[Work to be completed]: Return each line of the data below that contains the word "alquiler".

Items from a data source
------------
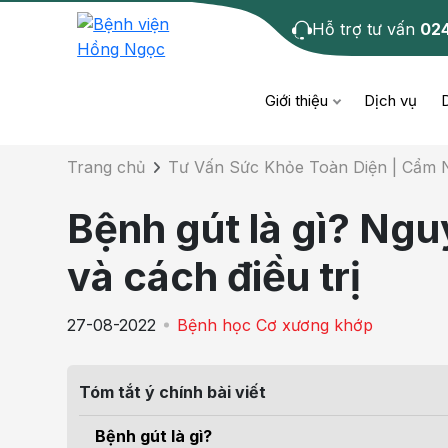
Hỗ trợ tư vấn
02
Chi tiết bài tư 
Giới thiệu
Dịch vụ
Trang chủ
Tư Vấn Sức Khỏe Toàn Diện | Cẩm
Bệnh học
Dươ
Bện
Bệnh gút là gì? Ngu
Cơ xương khớp
Da li
Bện
và cách điều trị
Giáo dục sức khỏe
Chẩ
Bện
27-08-2022
Bệnh học Cơ xương khớp
- M
Tiêm chủng
Răng
Bệnh
Tóm tắt ý chính bài viết
Tầm soát ung thư
Tai 
Bện
Bệnh gút là gì?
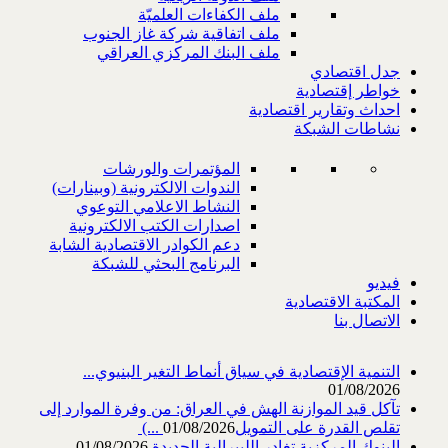
ملف الكفاءات العلميّة
ملف اتفاقية شركة غاز الجنوب
ملف البنك المركزي العراقي
جدل اقتصادي
خواطر إقتصادية
احداث وتقارير اقتصادية
نشاطات الشبكة
المؤتمرات والورشات
الندوات الالكترونية (وبينارات)
النشاط الاعلامي التوعوي
اصدارات الكتب الالكترونية
دعم الكوادر الاقتصادية الشابة
البرنامج البحثي للشبكة
فيديو
المكتبة الاقتصادية
الاتصال بنا
التنمية الإقتصادية في سياق أنماط التغير البنيوي...
01/08/2026
تآكل قيد الموازنة الهش في العراق: من وفرة الموارد إلى
تقلص القدرة على التمويل‎ (...
01/08/2026
البنوك المركزية تغادر الليبرالية الجديدة
01/08/2026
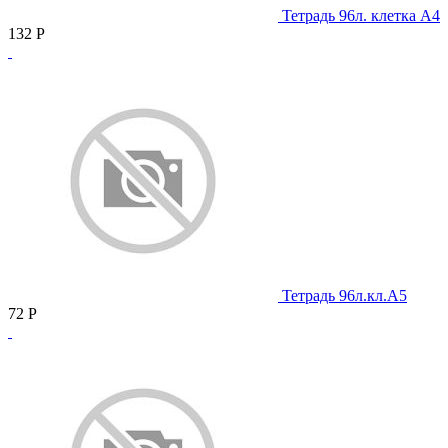
Тетрадь 96л. клетка А4
132
Р
Тетрадь 96л.кл.А5
72
Р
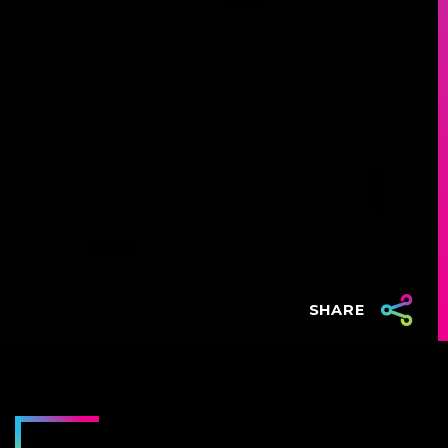
SHARE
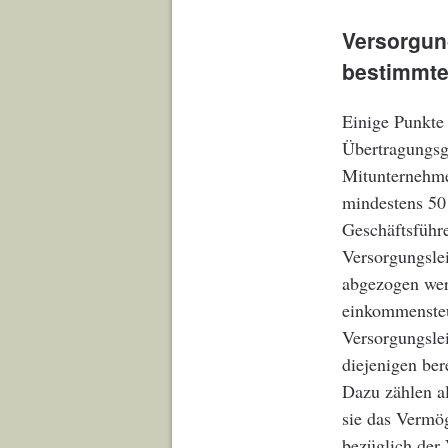
Versorgun
bestimmt
Einige Punkte 
Übertragungsg
Mitunternehme
mindestens 50
Geschäftsführ
Versorgungsle
abgezogen wer
einkommensteu
Versorgungsle
diejenigen ber
Dazu zählen al
sie das Vermög
bezüglich der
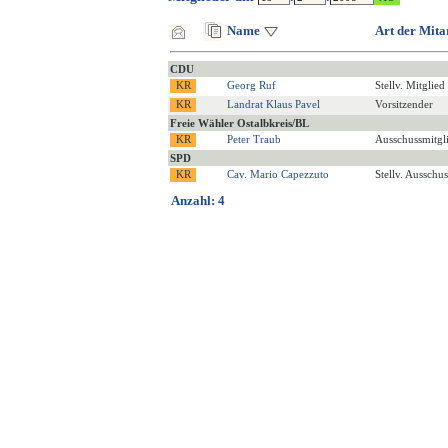
Name
Art der Mita
CDU
Georg Ruf
Stellv. Mitglied
Landrat Klaus Pavel
Vorsitzender
Freie Wähler Ostalbkreis/BL
Peter Traub
Ausschussmitgl
SPD
Cav. Mario Capezzuto
Stellv. Ausschu
Anzahl: 4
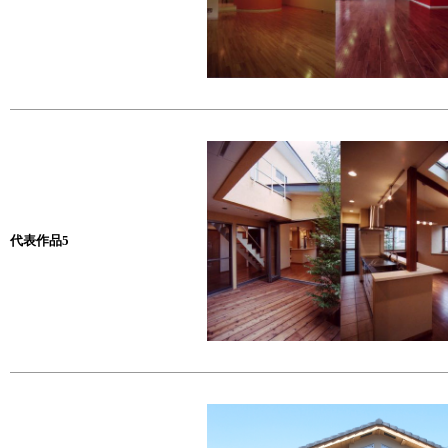
代表作品5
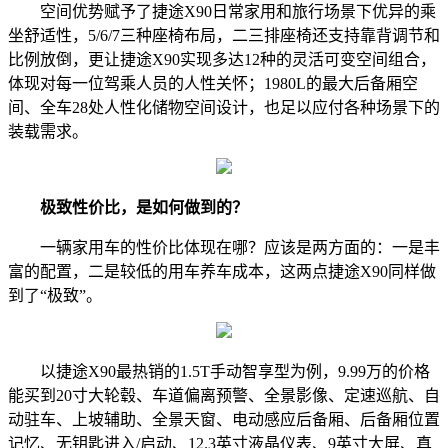
空间优势赋予了捷途X90日常家用和旅行场景下优异的乘
坐舒适性，5/6/7三种座椅布局，二三排座椅还支持靠背调节和
比例放倒，更让捷途X90实现多达12种的灵活可变空间组合，
体现对每一位驾乘人员的人性关怀；1980L的最大后备厢空
间、全车28处人性化储物空间设计，也足以应付各种场景下的
装载需求。
极致性价比，是如何做到的？
一辆家用车的性价比体现在哪？应该是两方面的：一是丰
富的配置，二是较低的用车养车成本，这两点捷途X90同样做
到了“极致”。
以捷途X90最热销的1.5T手动智享型为例，9.99万的价格
能买到20寸大轮毂、车道偏离预警、全景影像、定速巡航、自
动驻车、上坡辅助、全景天窗、电动感应后备厢、后备厢位置
记忆、无钥匙进入/启动、12.3英寸液晶仪表、9英寸大屏、真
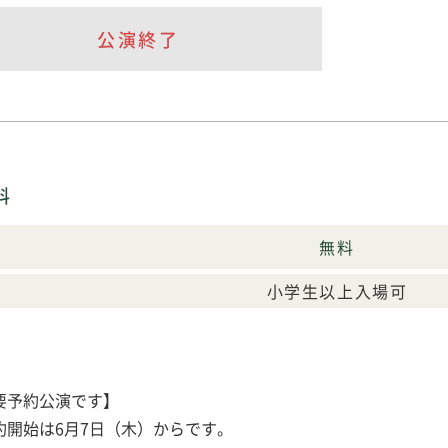
公演終了
料
無料
小学生以上入場可
要予約公演です】
約開始は6月7日（木）からです。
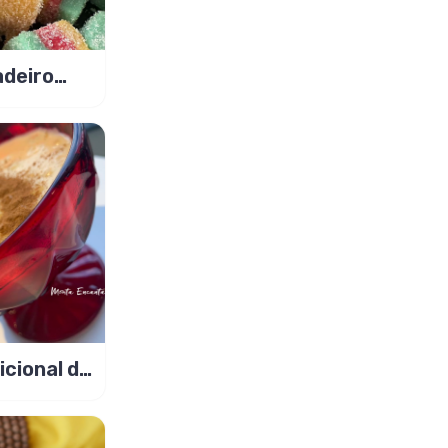
adeiro
 gelatina
icional de
ite
!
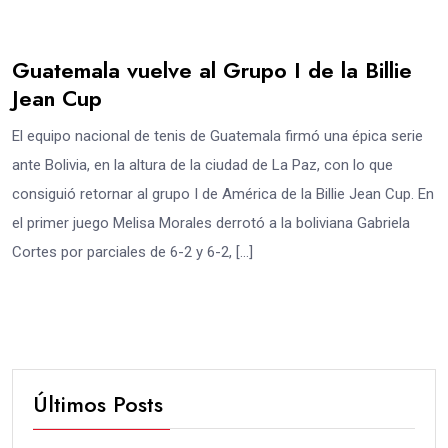
Guatemala vuelve al Grupo I de la Billie
Jean Cup
El equipo nacional de tenis de Guatemala firmó una épica serie
ante Bolivia, en la altura de la ciudad de La Paz, con lo que
consiguió retornar al grupo I de América de la Billie Jean Cup. En
el primer juego Melisa Morales derrotó a la boliviana Gabriela
Cortes por parciales de 6-2 y 6-2, […]
Últimos Posts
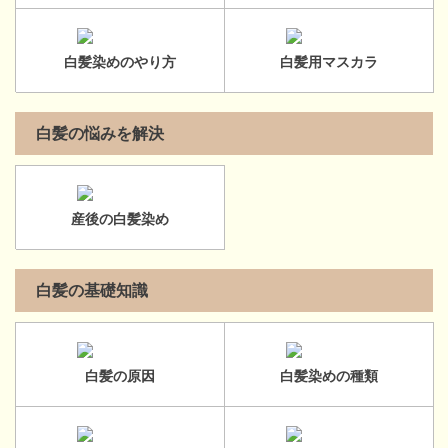
白髪染めのやり方
白髪用マスカラ
白髪の悩みを解決
産後の白髪染め
白髪の基礎知識
白髪の原因
白髪染めの種類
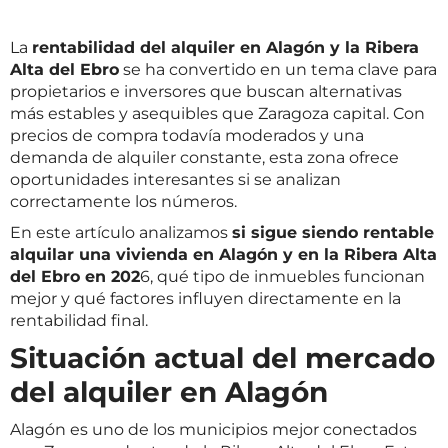
La
rentabilidad del alquiler en Alagón y la Ribera
Alta del Ebro
se ha convertido en un tema clave para
propietarios e inversores que buscan alternativas
más estables y asequibles que Zaragoza capital. Con
precios de compra todavía moderados y una
demanda de alquiler constante, esta zona ofrece
oportunidades interesantes si se analizan
correctamente los números.
En este artículo analizamos
si sigue siendo rentable
alquilar una vivienda en Alagón y en la Ribera Alta
del Ebro en 202
6, qué tipo de inmuebles funcionan
mejor y qué factores influyen directamente en la
rentabilidad final.
Situación actual del mercado
del alquiler en Alagón
Alagón es uno de los municipios mejor conectados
------------
[Response to the task]:
rentabilidad del alquiler en Alagón y la Ribera
demanda de alquiler constante, esta zona ofrece
del alquiler en Alagón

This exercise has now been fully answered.